Apparently not. It is “interesting” that someone as intelligent and well-informed as Dr. Acemoğlu can serve as little more than a socio-cultural intellectual weathervane, useful primarily for determining the airflows at Cambridge cocktail parties.
Afterwords
Brad DeLong (remember him?) has his own commentary, but I’m limiting my riff to these two nits, which I found particularly egregious.
Despite Brad’s differences with Damon, which he elucidates with no little asperity, they are one in dreaming of somehow returning to that supposed social democratic, New Deal Nirvana of strong unions and fat paychecks, myths that I have “refuted” (or at least attempted to do so) in two exceptionally long-winded posts, here and here.
1. In this paper, Dr.
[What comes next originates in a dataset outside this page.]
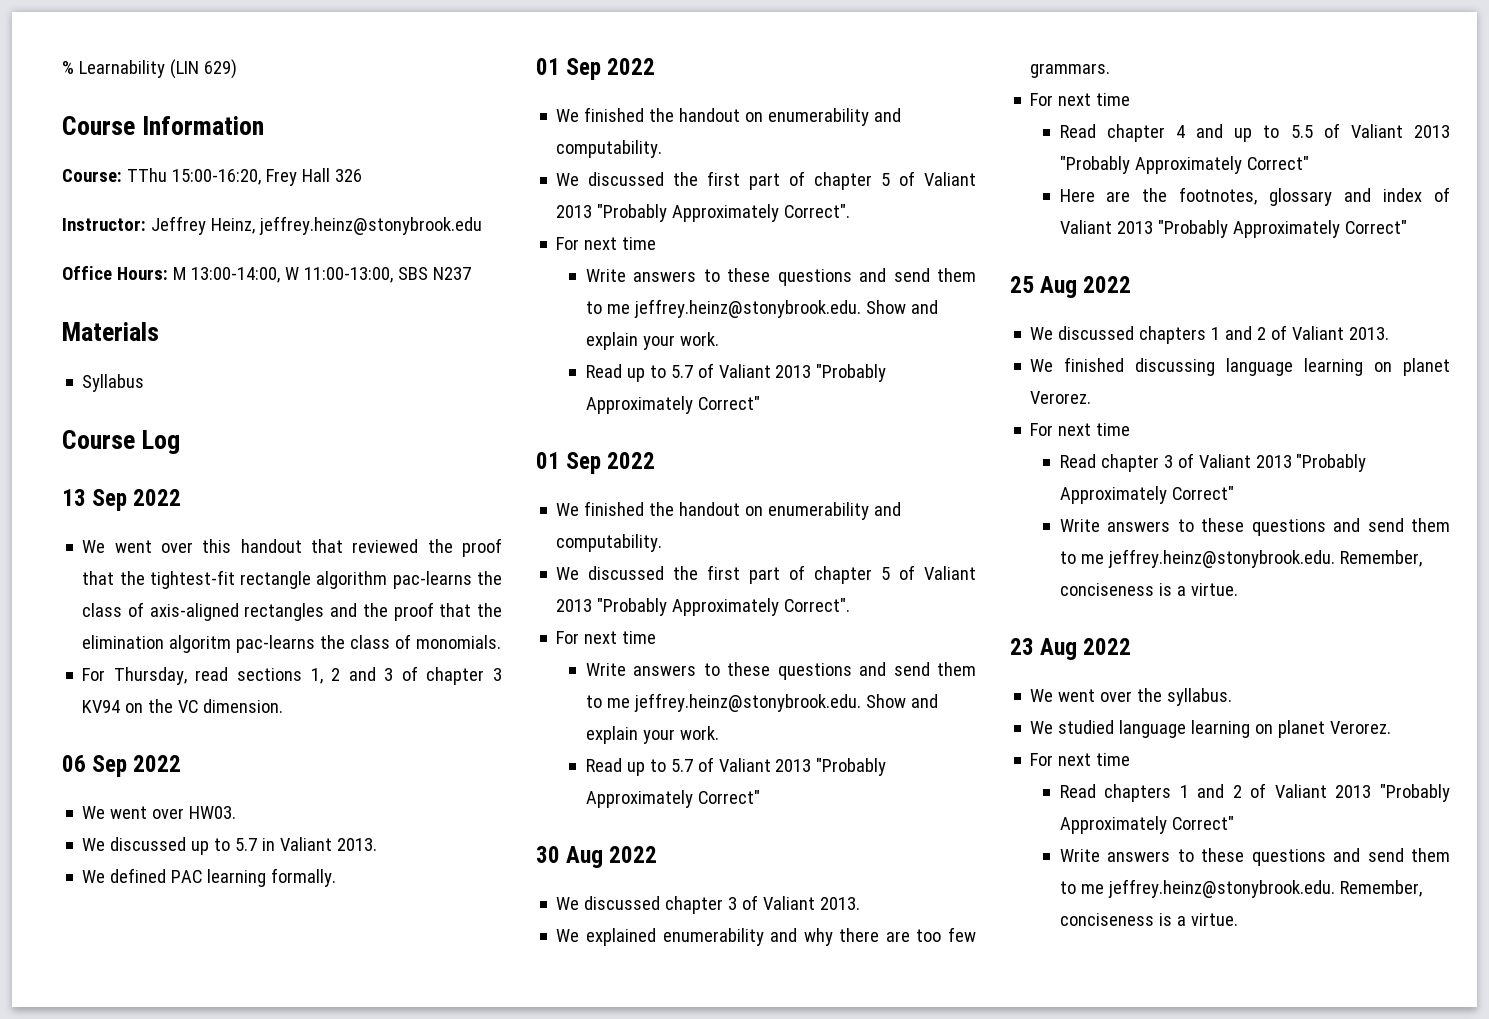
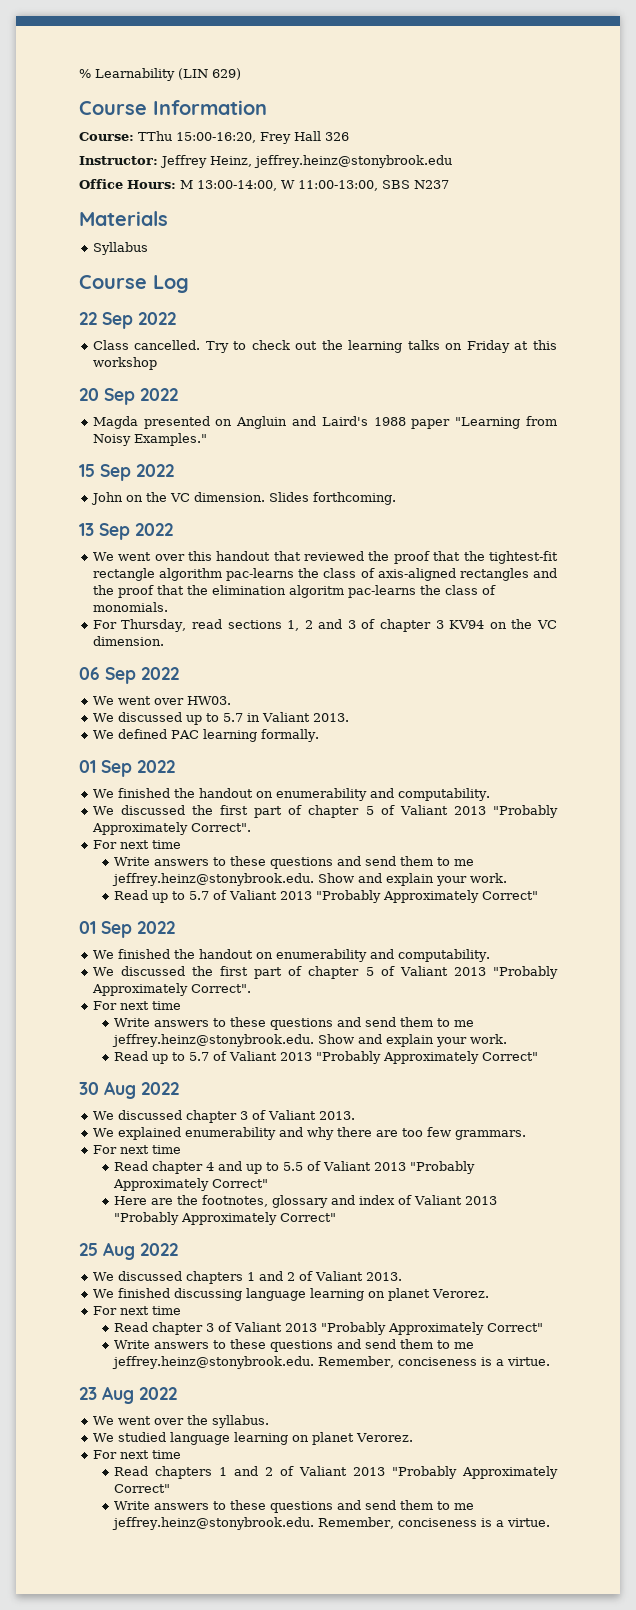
(181, 442) none -> [79,312,176,329] [92,340,557,353] [92,357,157,370] [79,388,178,405] [92,416,557,429] [92,433,207,446] [79,464,174,481] [90,492,396,505] // 22 Sep 2022 // Class cancelled. Try to check out the learning talks on Friday at this workshop // 20 Sep 2022 // Magda presented on Angluin and Laird's 1988 paper "Learning from Noisy Examples." // 15 Sep 2022 // John on the VC dimension. Slides forthcoming.

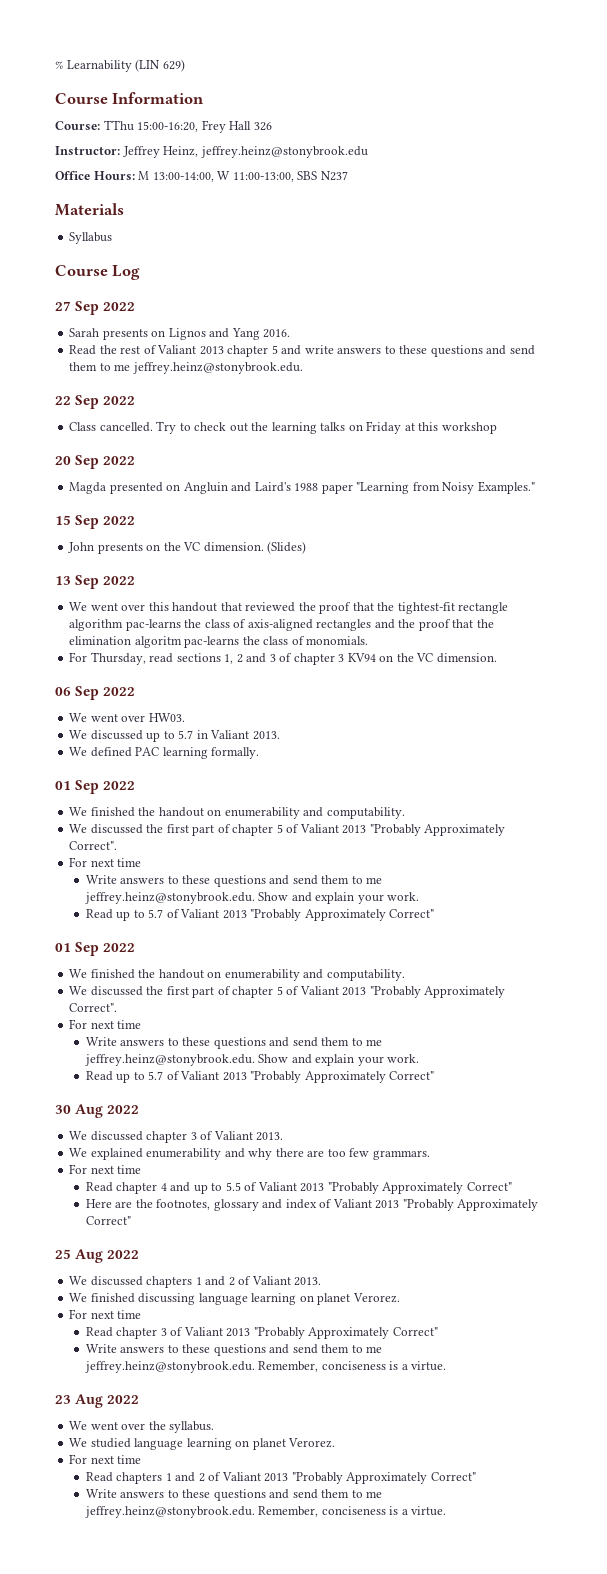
(189, 284) none -> [55,301,136,315] [69,328,291,340] [69,345,535,357] [69,362,303,374] // 27 Sep 2022 // Sarah presents on Lignos and Yang 2016. // Read the rest of Valiant 2013 chapter 5 and write answers to these questions and send them to me jeffrey.heinz@stonybrook.edu.
[125,492,396,505] on the VC dimension. Slides forthcoming. -> [97,541,307,554] presents on the VC dimension. (Slides)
Acemoğlu makes essentially the same point: “The real earnings of men without a high-school degree are now 15% lower than they were in 1980”. Again, the percentages of men in this category fell dramatically over time, from 12% to 6.6%. It’s hardly surprising that someone with less than a high school diploma would have a much harder time finding a “good” job in 2021 than in 1980, and indeed I think it’s reasonable to say that anyone who fails to graduate from high school these days has either significantly limited intelligence or significant personality problems. To think that these two populations are in fact comparable is ridiculous.